=== Section Start ===
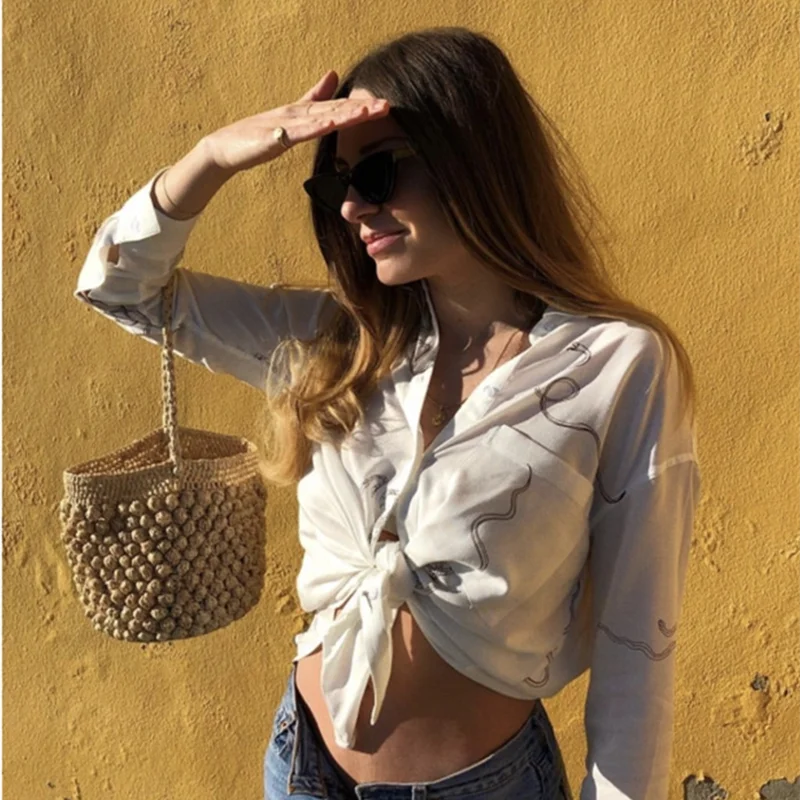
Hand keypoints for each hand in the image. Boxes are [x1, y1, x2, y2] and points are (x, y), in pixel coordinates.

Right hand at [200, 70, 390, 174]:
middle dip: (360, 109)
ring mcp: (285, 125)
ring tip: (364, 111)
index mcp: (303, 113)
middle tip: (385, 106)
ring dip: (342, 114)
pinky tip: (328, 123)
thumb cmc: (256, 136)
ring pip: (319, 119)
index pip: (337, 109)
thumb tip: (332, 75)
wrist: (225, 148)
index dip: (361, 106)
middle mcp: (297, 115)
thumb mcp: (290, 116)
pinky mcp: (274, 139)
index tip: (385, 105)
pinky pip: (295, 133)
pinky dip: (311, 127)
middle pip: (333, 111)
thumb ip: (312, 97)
=== Section End ===
=== Section Start ===
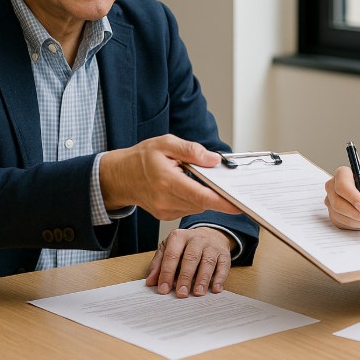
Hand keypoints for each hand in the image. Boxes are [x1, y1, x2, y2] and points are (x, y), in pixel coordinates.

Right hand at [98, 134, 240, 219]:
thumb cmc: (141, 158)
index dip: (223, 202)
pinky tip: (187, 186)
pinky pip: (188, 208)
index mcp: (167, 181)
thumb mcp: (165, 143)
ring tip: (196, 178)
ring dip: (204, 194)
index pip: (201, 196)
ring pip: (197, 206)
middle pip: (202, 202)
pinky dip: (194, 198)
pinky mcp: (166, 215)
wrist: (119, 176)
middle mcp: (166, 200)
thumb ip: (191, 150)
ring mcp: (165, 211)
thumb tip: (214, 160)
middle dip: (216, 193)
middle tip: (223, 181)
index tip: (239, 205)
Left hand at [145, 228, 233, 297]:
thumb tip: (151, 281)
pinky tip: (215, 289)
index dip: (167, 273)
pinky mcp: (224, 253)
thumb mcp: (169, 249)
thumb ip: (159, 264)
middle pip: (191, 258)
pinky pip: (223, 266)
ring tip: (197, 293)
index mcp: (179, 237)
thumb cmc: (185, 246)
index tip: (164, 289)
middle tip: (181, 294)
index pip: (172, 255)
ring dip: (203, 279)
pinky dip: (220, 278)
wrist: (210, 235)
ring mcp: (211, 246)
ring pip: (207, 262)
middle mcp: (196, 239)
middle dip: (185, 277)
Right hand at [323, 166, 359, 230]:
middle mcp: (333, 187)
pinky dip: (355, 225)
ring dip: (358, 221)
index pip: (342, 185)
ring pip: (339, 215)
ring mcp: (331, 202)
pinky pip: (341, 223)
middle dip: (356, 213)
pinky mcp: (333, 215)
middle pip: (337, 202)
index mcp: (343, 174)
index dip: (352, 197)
=== Section End ===
_What to produce:_
Reproduce exactly the entries above, limited to the lines from the one with "index mcp: (303, 113)" through the one with "thumb ip: (312, 97)", both included.

_Task response:_
index mcp: (303, 113)
middle tip: (385, 106)
ring dip: (342, 114)
pinky tip: (328, 123)
thumb cmc: (256, 136)
ring pip: (319, 119)
index pip: (337, 109)
thumb tip: (332, 75)
wrist: (225, 148)
index dip: (361, 106)
middle mcp: (297, 115)
thumb mcp: (290, 116)
pinky mcp: (274, 139)
index tip: (385, 105)
pinky pip: (295, 133)
pinky dip: (311, 127)
middle pip: (333, 111)
thumb ip: (312, 97)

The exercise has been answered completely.